▸ DATA FOR THIS TASK:
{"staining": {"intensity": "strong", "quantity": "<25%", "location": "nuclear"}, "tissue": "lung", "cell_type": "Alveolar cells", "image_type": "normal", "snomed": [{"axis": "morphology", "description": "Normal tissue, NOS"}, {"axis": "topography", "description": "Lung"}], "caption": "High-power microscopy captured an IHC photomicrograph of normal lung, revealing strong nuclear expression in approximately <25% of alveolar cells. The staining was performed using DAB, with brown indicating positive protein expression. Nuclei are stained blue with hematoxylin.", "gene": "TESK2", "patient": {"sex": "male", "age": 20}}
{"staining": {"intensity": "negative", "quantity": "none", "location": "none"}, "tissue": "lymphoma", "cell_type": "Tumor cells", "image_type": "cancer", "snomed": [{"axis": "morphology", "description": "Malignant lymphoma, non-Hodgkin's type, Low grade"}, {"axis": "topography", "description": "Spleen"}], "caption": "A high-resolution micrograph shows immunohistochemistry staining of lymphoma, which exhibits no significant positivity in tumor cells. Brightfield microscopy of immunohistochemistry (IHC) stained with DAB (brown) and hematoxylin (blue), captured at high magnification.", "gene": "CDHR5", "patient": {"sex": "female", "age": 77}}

---

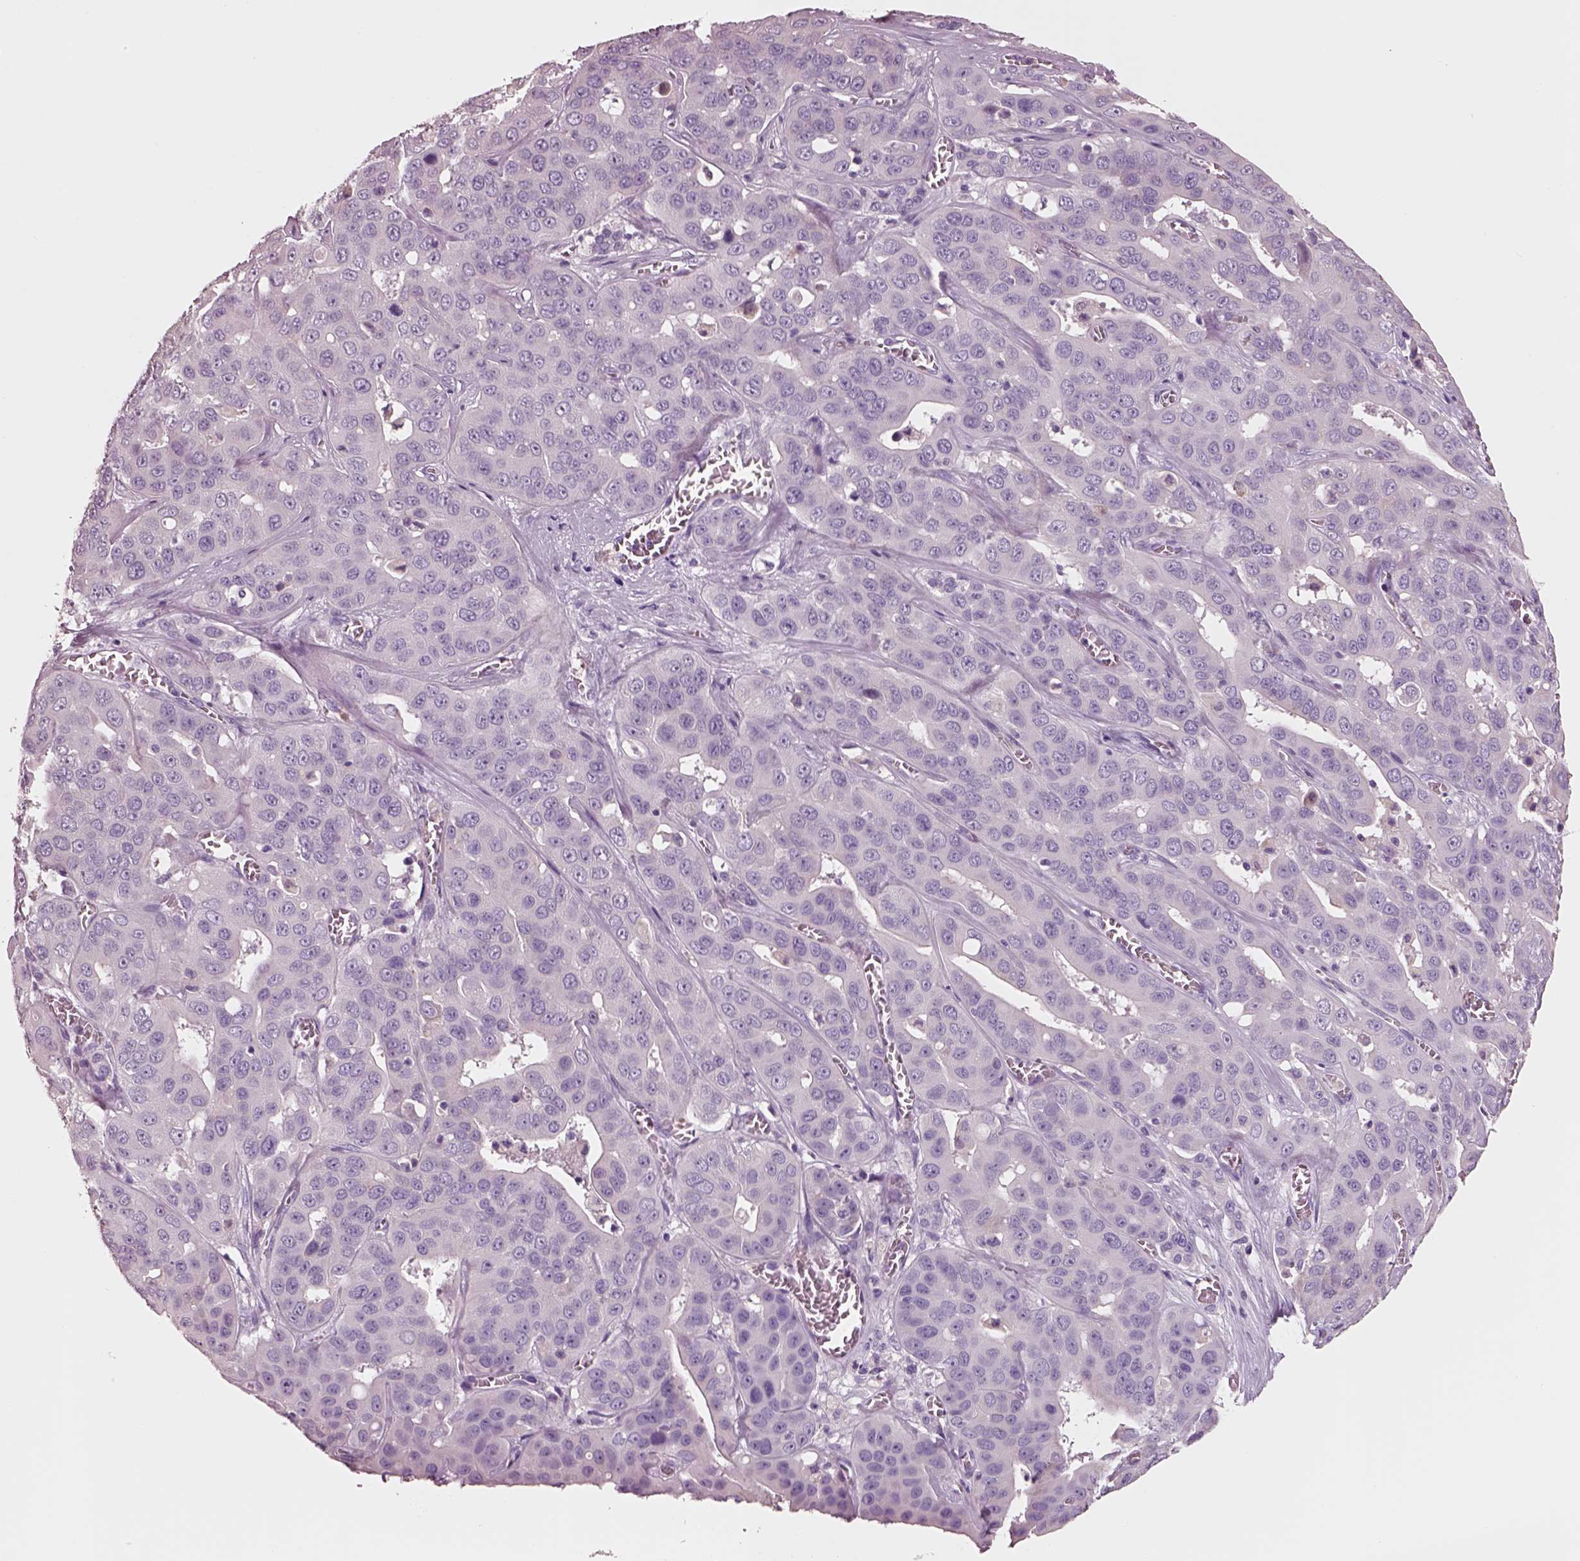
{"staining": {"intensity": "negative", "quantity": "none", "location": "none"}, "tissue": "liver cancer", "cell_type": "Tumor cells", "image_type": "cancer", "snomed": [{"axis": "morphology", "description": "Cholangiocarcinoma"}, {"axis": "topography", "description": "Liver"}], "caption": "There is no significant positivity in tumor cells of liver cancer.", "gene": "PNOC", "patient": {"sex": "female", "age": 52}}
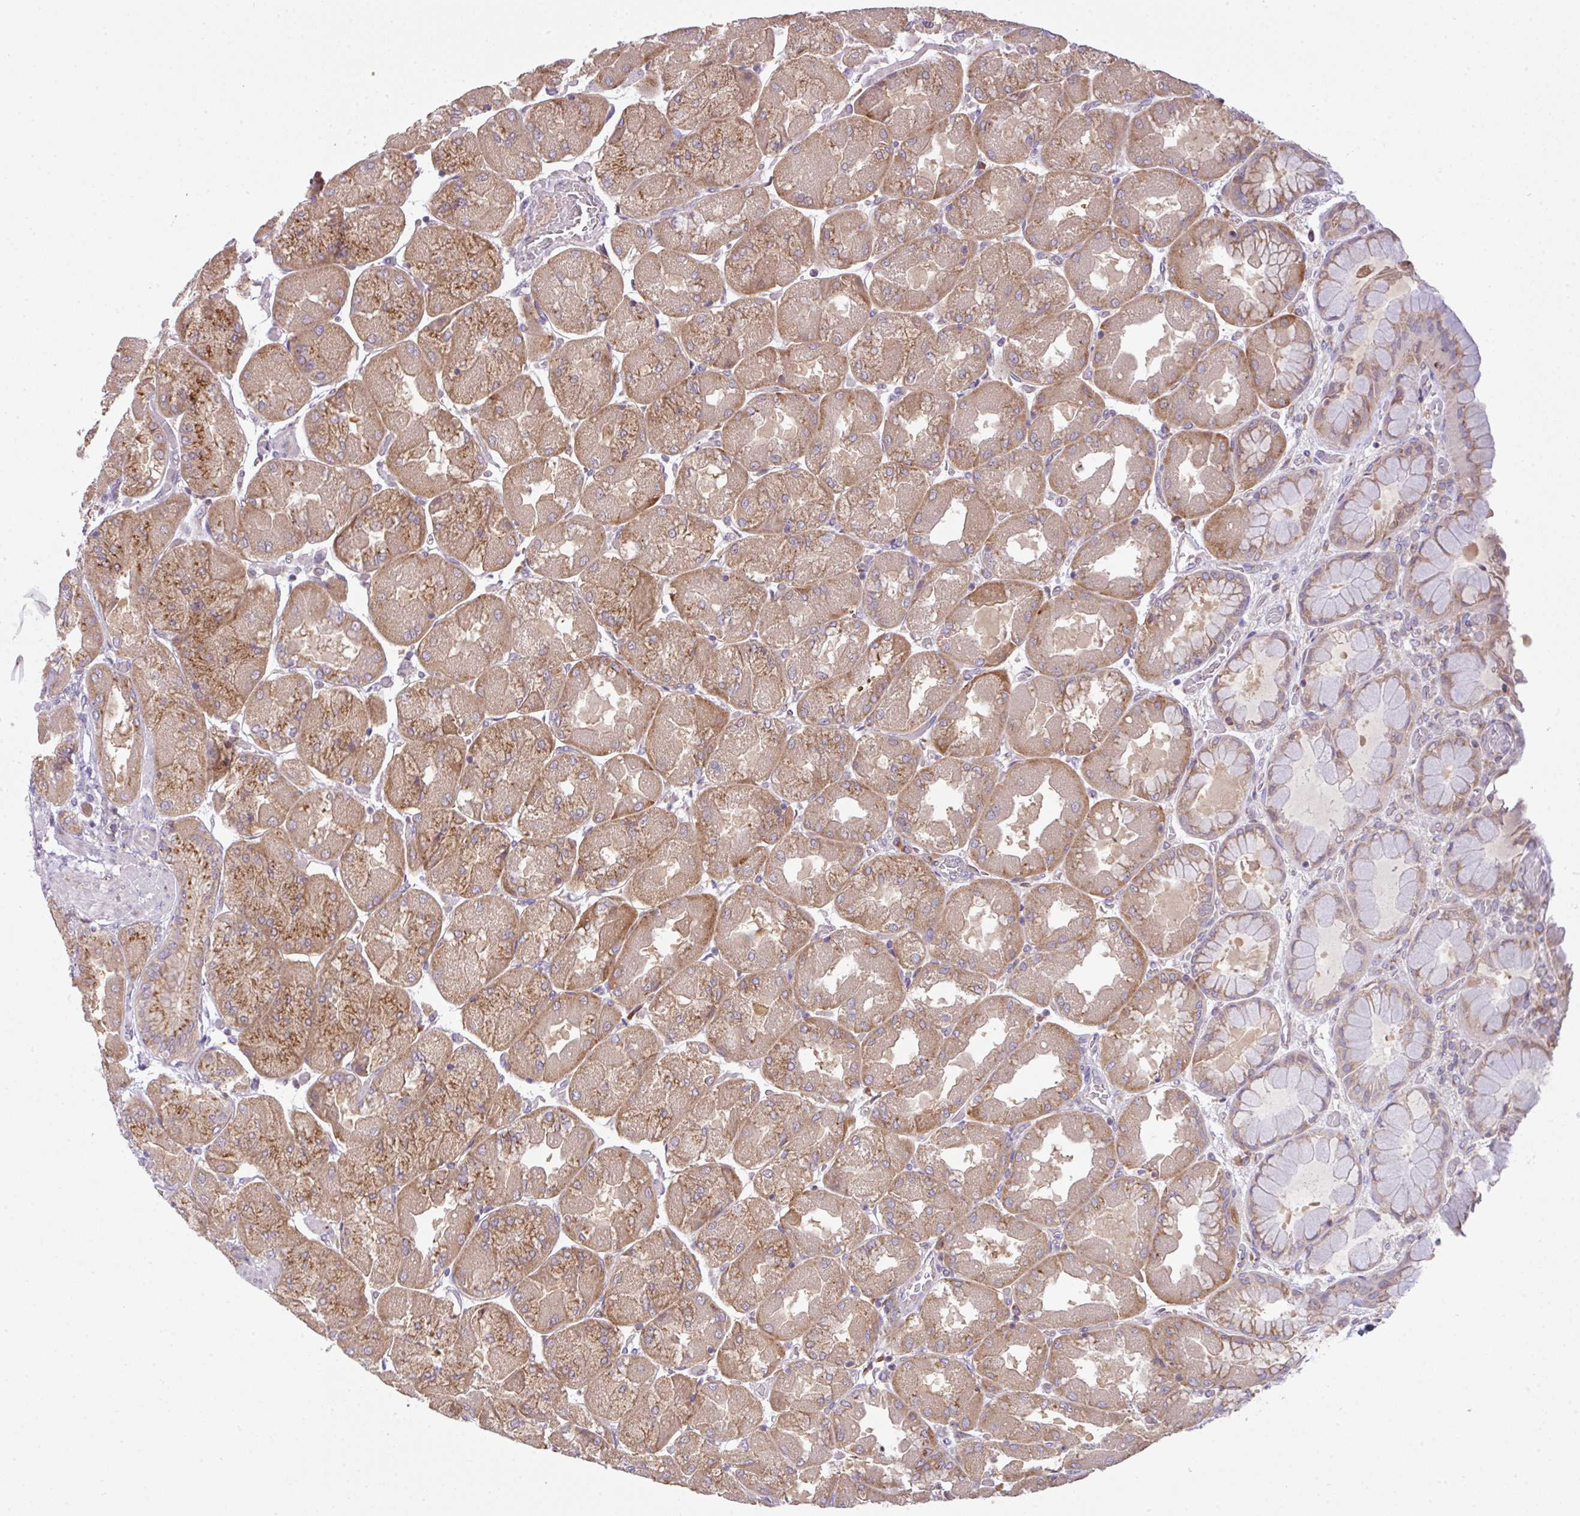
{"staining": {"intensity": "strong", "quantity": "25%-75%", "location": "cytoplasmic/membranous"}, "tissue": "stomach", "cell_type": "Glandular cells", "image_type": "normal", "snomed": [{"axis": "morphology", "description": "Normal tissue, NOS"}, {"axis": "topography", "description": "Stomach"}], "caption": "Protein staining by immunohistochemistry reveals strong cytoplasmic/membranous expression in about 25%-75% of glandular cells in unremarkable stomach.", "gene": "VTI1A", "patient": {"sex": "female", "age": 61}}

==

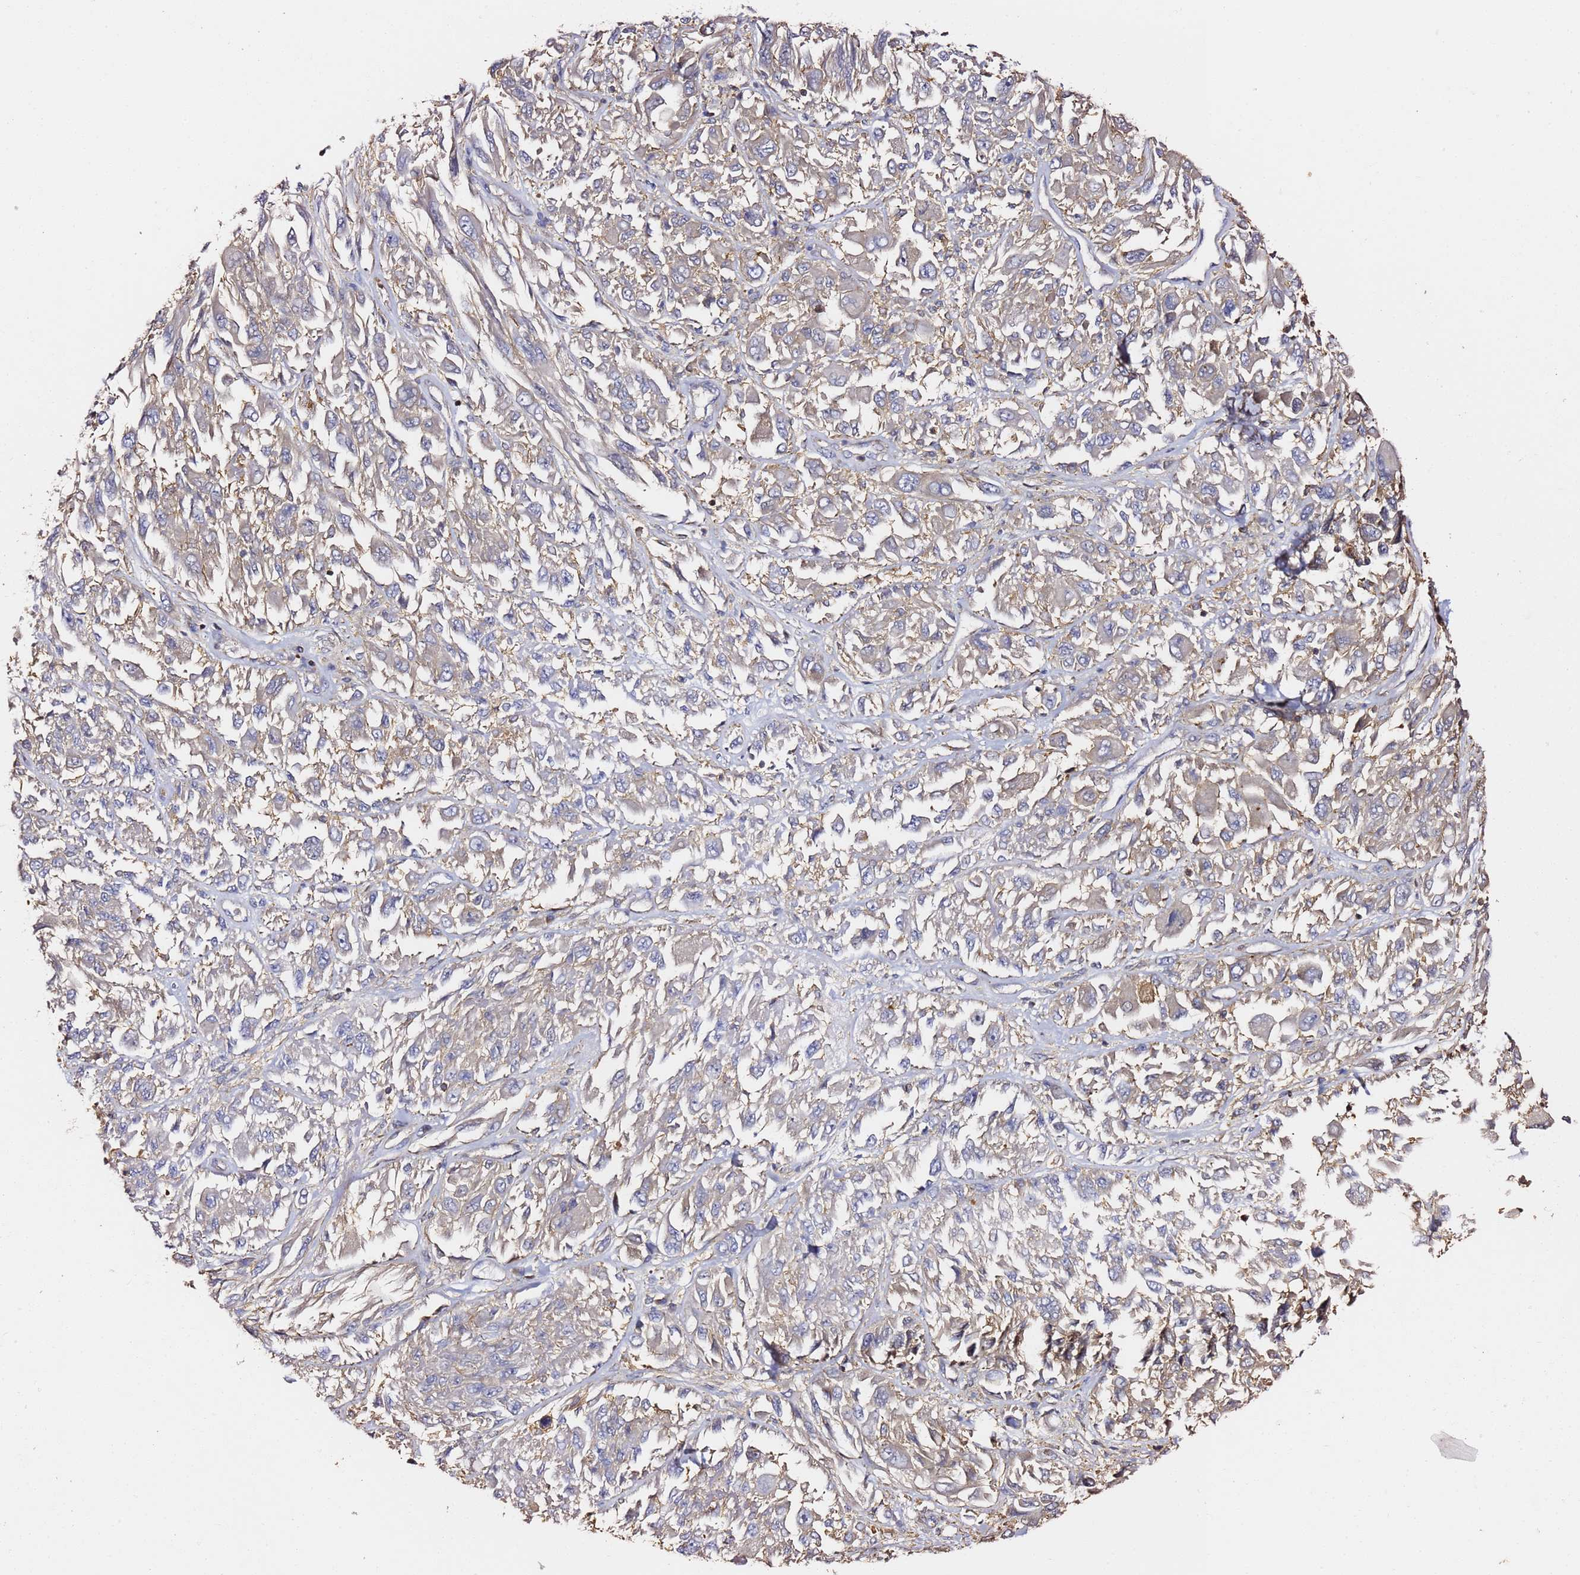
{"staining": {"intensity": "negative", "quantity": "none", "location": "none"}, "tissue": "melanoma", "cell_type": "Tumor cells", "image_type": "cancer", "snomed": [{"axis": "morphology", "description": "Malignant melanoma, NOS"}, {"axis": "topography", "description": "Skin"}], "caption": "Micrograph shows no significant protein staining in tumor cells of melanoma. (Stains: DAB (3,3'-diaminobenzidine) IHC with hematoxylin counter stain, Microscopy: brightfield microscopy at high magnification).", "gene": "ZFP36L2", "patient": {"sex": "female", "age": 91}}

▸ WORK TASK:
Everything above from the line with "is no significant" through the line with "staining by immunohistochemistry" should be retyped exactly, and nothing else; omit pictures.

▸ EXERCISE RESULT:
{"staining": {"intensity": "negative", "quantity": "none", "location": "none"}, "tissue": "liver cancer", "cell_type": "Tumor cells", "image_type": "cancer", "snomed": [{"axis": "morphology", "description": "Cholangiocarcinoma"}, {"axis": "topography", "description": "Liver"}], "caption": "There is no significant positivity in tumor cells of liver cancer.", "gene": "PNOC", "patient": {"sex": "female", "age": 52}}
{"staining": {"intensity": "strong", "quantity": "25%-75%", "location": "cytoplasmic/membranous"}, "tissue": "stomach", "cell_type": "Glandular cells", "image_type": "normal", "snomed": [{"axis": "morphology", "description": "Normal tissue, NOS"}, {"axis": "topography", "description": "Stomach"}], "caption": "Protein staining by immunohistochemistry reveals strong cytoplasmic/membranous expression in about 25%-75% of glandular cells in unremarkable stomach.", "gene": "VTI1A", "patient": {"sex": "female", "age": 61}}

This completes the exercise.